In our work at the Arthur M. Blank Family foundation, I want us to treat our relationships as sacred – relationships with our nonprofit partners, other funders, community members, internally with our staff and board. And not just because of the adage that progress moves at the speed of trust. I believe that is true. But also because the challenging issues we work on – climate change, democracy, youth development, mental health and well-being, and our place-based work in Montana and on the Westside of Atlanta – all require a long term view. To accomplish results in the long term, we need one another.
While I have gained appreciation for the centrality of relationships here in Atlanta, it was reinforced for me in Montana, our second home-base for foundation operations. One of the unique contributions that Arthur Blank has made in Montana is to open his private ranches just outside of Yellowstone National Park to elk hunting for the local community. It is a win-win arrangement that both thins the elk herd that has grown too large for the ecosystem and allows families to fill their freezers with protein for the winter. Arthur is one of the only ranch owners to do this and the only one at significant scale.
I have never hunted before, and this winter I thought it time to have that experience firsthand, so I went on my first elk hunt. Terance, the ranch manager, soft spoken, kind, always with a wry smile and wearing his cowboy boots and hat, arranged for a hunting expedition in February for my colleague Margaret and me. We set out from Bozeman at 5 a.m. The temperature was 7 degrees, and a recent snowfall made for a brisk and beautiful morning. Terance paired me with a hunter named Jeremiah. Margaret was paired with a female hunter, Danielle. Jeremiah already had elk meat in his freezer for the season. He was hunting now to provide meat for his neighbor. While it was still dark, Terance offered us feet and hand warmers and taught us about ethical hunting – using ammunition without lead so birds wouldn’t be harmed if they ingested fragments from the elk carcass; not shooting into a herd of elk but waiting for one elk to separate so as not to injure others; and picking up the bullet casing after the shot.
We ventured out in our truck at first shooting light. This is before dawn but light enough to see the animals. Because of the snow, the elk had come down to the valley to forage for food and within five or six minutes, we saw a herd. It was a majestic sight.
Jeremiah is a biologist and explained to me step by step what he was seeing and doing. He described the elk in detail and when we stepped out of the vehicle and took aim with his rifle, he narrated for me what was happening with the herd, the land and the light.
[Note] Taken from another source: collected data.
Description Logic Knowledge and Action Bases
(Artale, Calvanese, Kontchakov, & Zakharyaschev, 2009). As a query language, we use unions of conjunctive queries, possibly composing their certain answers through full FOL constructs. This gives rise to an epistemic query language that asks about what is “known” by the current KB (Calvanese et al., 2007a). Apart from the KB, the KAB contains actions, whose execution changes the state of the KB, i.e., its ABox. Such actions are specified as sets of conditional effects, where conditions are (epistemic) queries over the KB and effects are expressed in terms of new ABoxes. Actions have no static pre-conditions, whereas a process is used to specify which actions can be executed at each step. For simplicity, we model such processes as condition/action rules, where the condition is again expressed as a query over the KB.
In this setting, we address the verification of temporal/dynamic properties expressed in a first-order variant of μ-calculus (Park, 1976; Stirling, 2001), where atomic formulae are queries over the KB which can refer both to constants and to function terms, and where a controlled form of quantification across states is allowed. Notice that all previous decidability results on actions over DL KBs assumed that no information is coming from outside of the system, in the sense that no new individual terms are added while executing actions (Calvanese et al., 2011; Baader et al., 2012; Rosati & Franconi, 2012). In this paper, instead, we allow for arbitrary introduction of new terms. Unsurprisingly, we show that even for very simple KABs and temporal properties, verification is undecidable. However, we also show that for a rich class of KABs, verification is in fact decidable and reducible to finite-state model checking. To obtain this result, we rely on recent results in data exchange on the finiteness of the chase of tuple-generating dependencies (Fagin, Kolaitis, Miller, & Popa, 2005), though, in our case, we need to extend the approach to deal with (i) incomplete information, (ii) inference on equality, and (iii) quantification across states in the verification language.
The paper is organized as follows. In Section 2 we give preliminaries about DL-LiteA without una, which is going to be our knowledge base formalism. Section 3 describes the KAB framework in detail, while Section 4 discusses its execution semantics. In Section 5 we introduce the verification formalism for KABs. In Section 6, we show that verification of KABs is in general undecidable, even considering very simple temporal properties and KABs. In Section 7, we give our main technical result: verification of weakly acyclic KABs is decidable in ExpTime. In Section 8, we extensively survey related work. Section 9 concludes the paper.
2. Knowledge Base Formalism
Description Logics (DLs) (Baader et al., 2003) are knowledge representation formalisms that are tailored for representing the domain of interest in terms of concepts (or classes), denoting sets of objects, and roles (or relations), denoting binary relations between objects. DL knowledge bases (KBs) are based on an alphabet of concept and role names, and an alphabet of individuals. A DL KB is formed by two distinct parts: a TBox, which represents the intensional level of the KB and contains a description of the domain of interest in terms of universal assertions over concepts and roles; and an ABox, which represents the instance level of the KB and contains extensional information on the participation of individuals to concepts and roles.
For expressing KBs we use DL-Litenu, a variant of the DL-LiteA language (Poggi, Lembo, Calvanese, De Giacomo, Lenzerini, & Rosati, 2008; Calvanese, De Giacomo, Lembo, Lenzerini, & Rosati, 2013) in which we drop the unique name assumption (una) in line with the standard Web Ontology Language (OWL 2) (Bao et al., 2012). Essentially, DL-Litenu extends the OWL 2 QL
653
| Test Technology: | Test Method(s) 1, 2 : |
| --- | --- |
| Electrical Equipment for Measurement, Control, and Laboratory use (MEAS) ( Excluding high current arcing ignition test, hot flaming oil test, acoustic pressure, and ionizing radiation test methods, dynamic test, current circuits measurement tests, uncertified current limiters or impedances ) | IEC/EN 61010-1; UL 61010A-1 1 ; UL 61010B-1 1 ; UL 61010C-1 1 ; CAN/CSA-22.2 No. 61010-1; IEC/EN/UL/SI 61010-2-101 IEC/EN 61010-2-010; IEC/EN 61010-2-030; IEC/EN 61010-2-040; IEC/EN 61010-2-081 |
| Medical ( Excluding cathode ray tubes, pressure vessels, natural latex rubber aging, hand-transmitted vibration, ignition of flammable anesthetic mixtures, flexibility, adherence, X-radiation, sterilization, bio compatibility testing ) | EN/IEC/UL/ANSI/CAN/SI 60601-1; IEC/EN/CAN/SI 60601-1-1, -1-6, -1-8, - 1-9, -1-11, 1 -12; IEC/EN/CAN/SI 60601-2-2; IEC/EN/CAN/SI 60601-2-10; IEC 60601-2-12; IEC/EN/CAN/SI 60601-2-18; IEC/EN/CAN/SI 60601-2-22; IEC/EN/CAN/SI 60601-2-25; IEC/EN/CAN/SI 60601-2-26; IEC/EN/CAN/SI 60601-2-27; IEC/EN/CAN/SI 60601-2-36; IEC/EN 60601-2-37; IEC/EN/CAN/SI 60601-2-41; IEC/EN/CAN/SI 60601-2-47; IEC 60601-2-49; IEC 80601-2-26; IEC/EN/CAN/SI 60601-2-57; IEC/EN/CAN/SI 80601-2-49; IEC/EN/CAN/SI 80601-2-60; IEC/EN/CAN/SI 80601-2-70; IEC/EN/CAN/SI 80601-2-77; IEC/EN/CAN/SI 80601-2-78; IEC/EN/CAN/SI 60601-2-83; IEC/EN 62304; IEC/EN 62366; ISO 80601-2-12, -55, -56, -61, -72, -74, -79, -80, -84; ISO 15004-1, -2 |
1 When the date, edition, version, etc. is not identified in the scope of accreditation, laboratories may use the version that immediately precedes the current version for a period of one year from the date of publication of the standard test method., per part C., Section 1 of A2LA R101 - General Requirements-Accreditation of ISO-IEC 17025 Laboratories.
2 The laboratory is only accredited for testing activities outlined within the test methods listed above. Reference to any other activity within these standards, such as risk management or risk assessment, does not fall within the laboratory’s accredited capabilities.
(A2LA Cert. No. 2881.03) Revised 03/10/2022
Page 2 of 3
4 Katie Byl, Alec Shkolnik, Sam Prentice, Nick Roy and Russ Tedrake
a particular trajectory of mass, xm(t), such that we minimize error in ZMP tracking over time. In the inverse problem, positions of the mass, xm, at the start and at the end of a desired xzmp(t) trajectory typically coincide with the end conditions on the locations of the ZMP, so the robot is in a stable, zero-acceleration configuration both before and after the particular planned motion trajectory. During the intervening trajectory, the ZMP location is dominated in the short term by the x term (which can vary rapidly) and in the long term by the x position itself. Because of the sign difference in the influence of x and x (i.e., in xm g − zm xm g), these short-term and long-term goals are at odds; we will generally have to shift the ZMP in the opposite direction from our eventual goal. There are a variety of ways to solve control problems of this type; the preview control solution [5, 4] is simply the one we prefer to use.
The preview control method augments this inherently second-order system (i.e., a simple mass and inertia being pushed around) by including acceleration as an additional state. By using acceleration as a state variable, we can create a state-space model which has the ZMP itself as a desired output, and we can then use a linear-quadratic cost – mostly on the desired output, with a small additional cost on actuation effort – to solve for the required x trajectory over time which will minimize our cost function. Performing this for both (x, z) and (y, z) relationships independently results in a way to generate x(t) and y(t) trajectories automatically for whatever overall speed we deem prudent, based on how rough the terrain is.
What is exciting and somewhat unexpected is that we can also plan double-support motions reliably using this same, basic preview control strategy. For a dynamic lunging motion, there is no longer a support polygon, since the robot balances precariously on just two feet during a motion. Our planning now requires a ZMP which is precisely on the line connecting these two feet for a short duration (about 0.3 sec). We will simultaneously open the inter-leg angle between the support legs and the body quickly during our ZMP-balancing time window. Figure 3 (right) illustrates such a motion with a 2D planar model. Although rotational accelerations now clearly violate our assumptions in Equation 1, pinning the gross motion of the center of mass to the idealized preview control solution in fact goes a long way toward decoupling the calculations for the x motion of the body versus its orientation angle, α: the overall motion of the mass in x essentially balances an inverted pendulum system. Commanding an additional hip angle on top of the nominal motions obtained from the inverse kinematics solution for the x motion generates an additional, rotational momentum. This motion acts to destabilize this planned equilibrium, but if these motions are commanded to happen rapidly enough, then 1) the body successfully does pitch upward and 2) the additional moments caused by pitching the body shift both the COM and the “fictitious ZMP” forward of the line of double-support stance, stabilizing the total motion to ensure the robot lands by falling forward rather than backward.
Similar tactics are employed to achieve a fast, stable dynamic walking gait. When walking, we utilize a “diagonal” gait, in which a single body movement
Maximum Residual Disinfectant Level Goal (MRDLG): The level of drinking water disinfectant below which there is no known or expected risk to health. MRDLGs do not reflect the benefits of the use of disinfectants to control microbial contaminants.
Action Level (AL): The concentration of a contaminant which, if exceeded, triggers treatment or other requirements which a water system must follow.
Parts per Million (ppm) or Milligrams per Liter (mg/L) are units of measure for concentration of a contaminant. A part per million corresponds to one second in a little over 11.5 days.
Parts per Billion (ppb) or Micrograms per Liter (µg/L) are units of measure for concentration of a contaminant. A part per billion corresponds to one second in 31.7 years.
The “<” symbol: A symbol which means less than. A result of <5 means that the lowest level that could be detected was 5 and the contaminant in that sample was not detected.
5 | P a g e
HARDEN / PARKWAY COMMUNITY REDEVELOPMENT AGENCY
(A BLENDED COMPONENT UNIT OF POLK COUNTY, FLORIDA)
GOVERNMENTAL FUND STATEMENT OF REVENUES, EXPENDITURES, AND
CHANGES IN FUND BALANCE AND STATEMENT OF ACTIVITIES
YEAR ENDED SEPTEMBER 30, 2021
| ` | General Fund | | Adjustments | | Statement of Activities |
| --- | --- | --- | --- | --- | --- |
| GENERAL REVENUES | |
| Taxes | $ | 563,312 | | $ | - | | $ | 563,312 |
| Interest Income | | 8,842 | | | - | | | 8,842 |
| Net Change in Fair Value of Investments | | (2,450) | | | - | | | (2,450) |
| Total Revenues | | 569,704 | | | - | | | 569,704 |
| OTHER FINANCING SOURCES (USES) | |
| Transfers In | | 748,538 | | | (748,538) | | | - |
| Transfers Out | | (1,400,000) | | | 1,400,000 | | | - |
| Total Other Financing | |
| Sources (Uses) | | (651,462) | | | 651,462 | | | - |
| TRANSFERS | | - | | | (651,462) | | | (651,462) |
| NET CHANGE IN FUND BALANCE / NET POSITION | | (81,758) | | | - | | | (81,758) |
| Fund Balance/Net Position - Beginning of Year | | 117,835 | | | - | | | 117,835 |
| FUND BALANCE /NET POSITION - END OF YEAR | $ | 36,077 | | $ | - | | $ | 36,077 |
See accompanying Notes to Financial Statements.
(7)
He was fully in touch with this ecosystem, with complete respect for the animal he was about to kill. He waited for the right moment, and he downed the elk with one shot. We waited a few minutes and then went over to the elk. Jeremiah, Terance and our other guide, Sam, quartered the elk right there on the valley floor, leaving the carcass for the birds to consume.
I found the whole experience counterintuitively peaceful. And, it made me appreciate that the Montana way is also one of results, relationships and respect.
The Arthur M. Blank Family Foundation is fortunate to call Atlanta and Montana home. We have much to learn from these places and a responsibility to give back. Across all of our areas of giving and drawing on the Core Values that have guided Arthur Blank and his family for many years, we are committed to making a meaningful difference with and for the communities we are here to serve. We are a work in progress, but our compass is set: to achieve results, honor relationships, and treat our partners and one another with respect in the process.